One night I’d listened to a chubby major’s inferences concerning the belief in the Messiah that still existed among remnants of the Sufi orders in Anatolia which he invoked not as the conclusions of secret intelligence work but as if giving voice to his own dark and tasteless childhood memories: During his clandestine trips into Anatolia Jelal had tried to make contact with these “reactionary dregs” and was successful in meeting a bunch of these somnambulists either at a car mechanic’s in the outskirts of Konya or else at a quilt maker’s home in Sivas, and he’d told them he would indicate the signals for the Day of Judgment in his columns, all they had to do was wait. The pieces in which he mentioned Cyclopes, the day that the Bosphorus dries up, sultans and pashas in disguise all teemed with these very signals.
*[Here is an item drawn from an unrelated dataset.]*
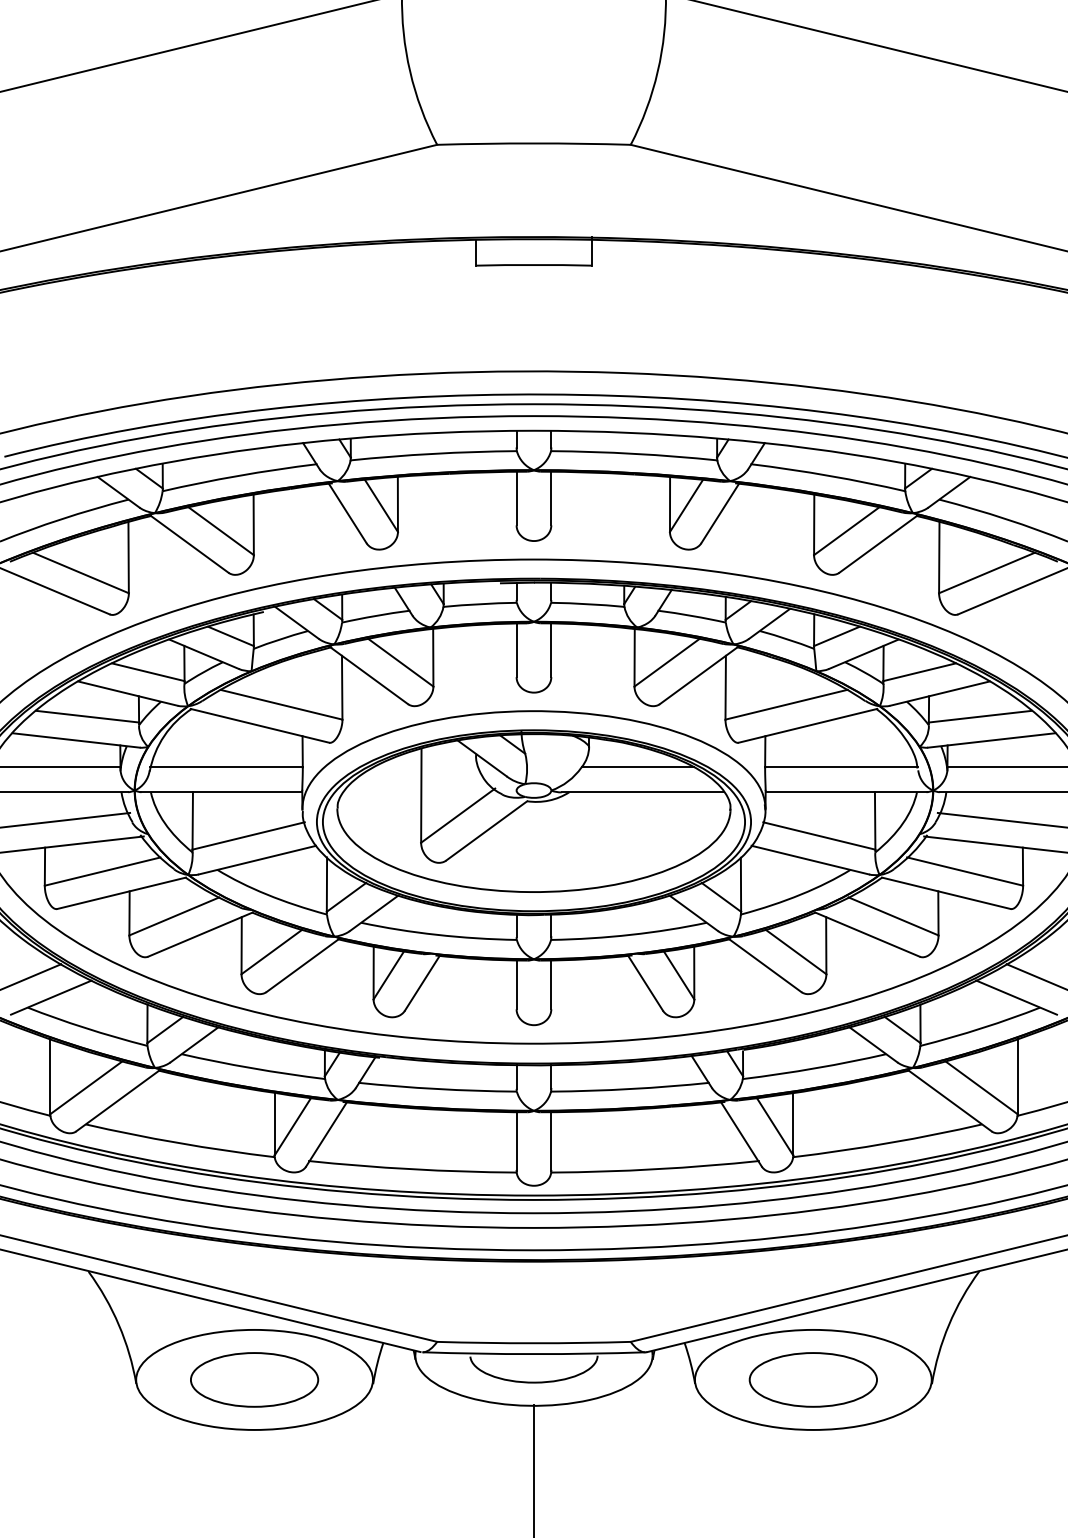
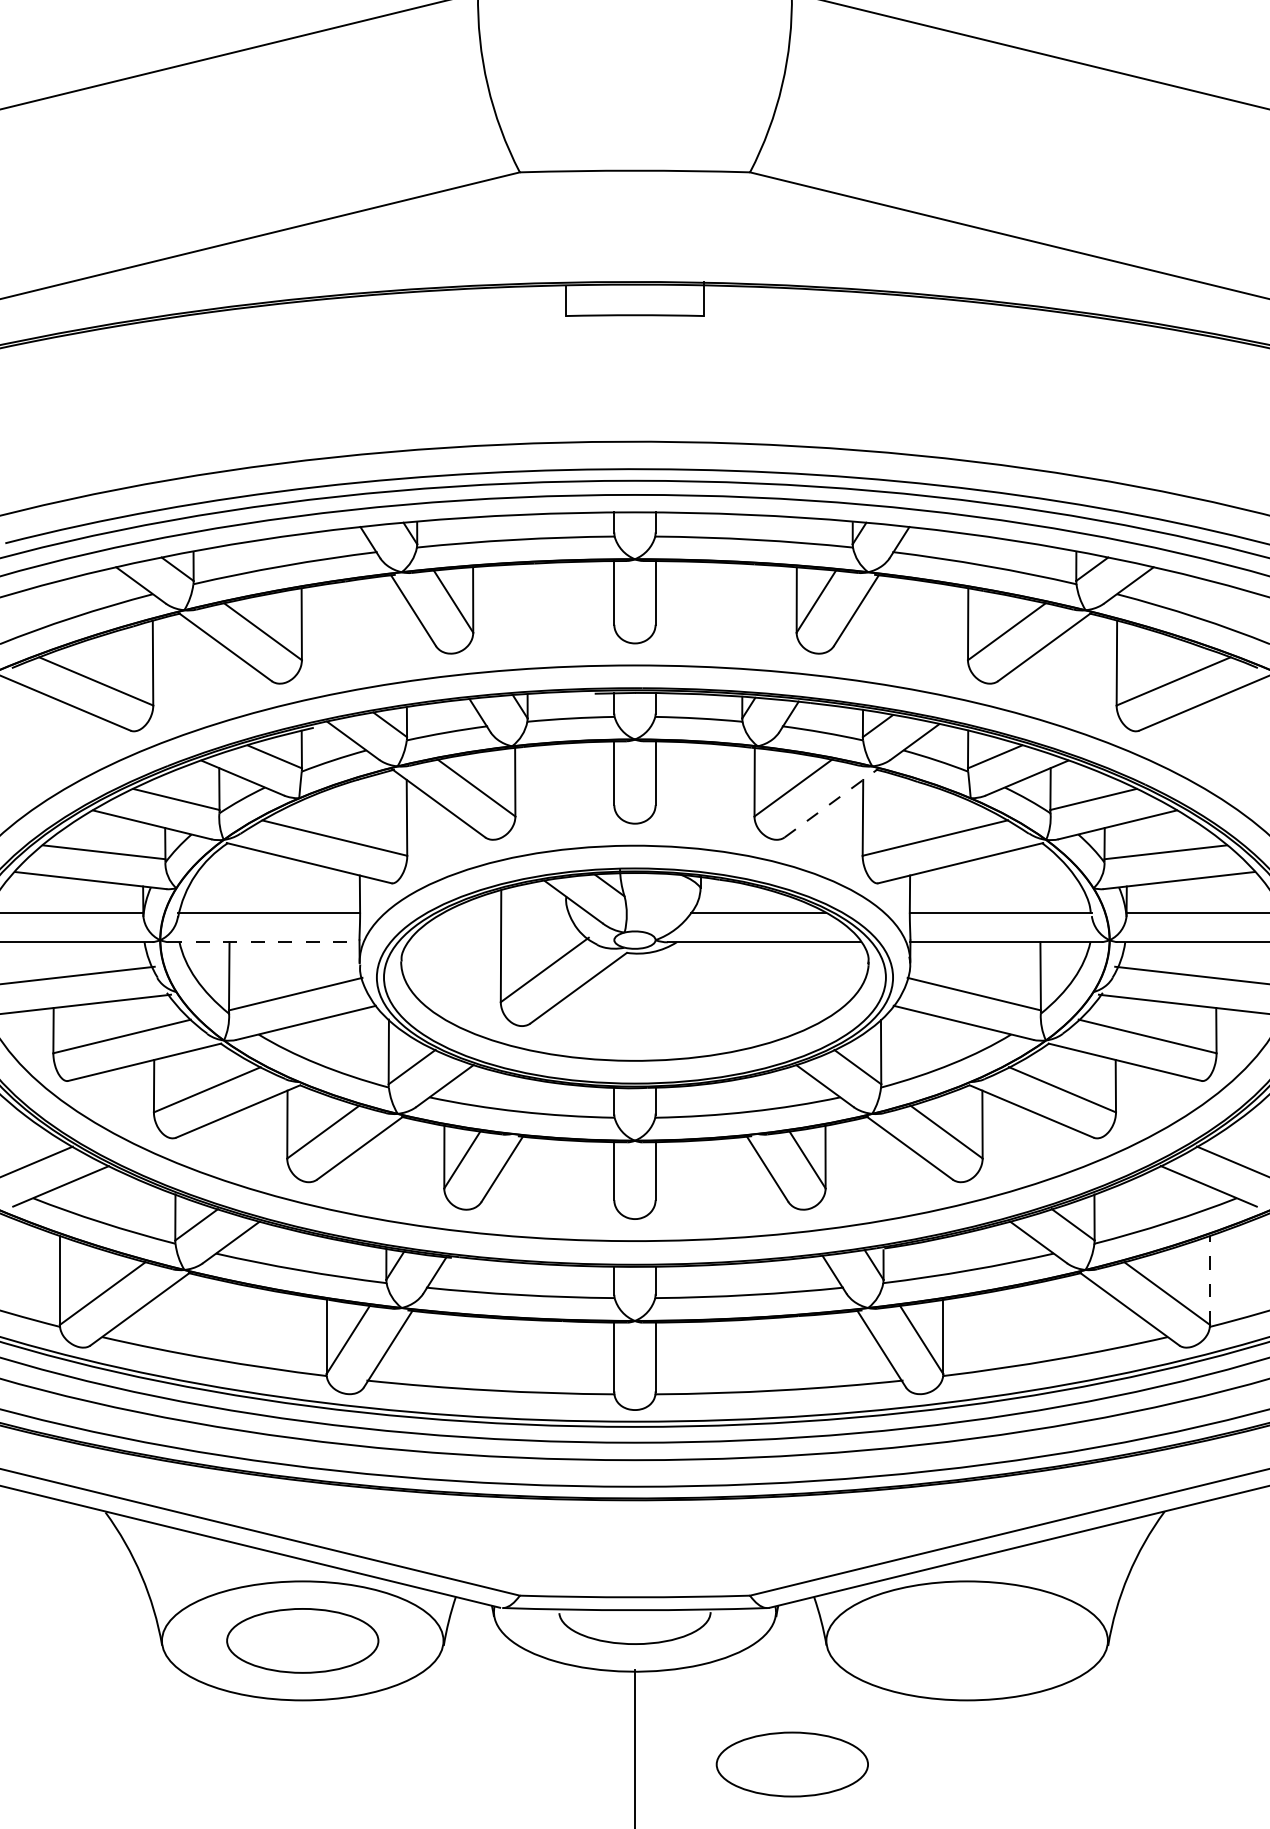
line: (699, 675) -> (831, 803), solid -> dashed
line: (222, 792) -> (264, 942), solid -> dashed
line: (1017, 1076) -> (1209, 1280), solid -> dashed
part: (812, 1379) -> (791, 1764), moved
When one of the diligent officers, who divulged that he had finally broken the code, said in all seriousness that the acrostic formed by the initial letters of the paragraphs in the piece called “The Kiss” was the key to the enigma, I felt like saying, “I’ve known that.” And when they presented me with the significance in the title of the Ayatollah Khomeini’s book,
Discovery of Mystery,
where he narrates his own life and struggles, and the man’s photographs taken in dark city streets during the years of his exile in Bursa, I also felt like saying “I know,” being quite cognizant of what they were trying to point out. When they had a good old time laughing that Jelal was looking for someone who would kill him in order to “establish” some sort of lost mystery, or, in their words, because “his screws were loose” and he had lapses of memory, or when I came across in the photographs put before me a face that looked like one of those lost, dolorous, mournful persons in the photos I found in the depths of Jelal’s elmwood cabinet, again I felt like saying, “Don’t I know it!” I wanted to tell them that I knew the identity of the beloved he summons in the piece on the Bosphorus’s receding waters, the phantom wife he calls out to in the piece on kissing, the heroes he meets in the twilight of sleep. I still felt like saying, “I know,” although I felt skeptical about anything they said, like when they remembered with great amusement that the scalper, whom Jelal mentioned in one of his columns going crazy with love for the pale Greek girl in a movie ticket booth, was in fact a plainclothes cop on their staff, or when I said after staring at it long and hard that I didn’t recognize yet another face that had lost its integrity, secrets, and meaning due to torture, beating, and sleeplessness, besides being disconcerted by the presence of the magic two-way mirror through which we could see him but he couldn’t see us, and they resorted to explaining to me that Jelal’s stuff on faces and maps was in fact an old garden-variety scam that made use of a cheap tactic to make his readers happy by suckering them into thinking he’d send them some sort of a secret, a keepsake, a sign of something held in common.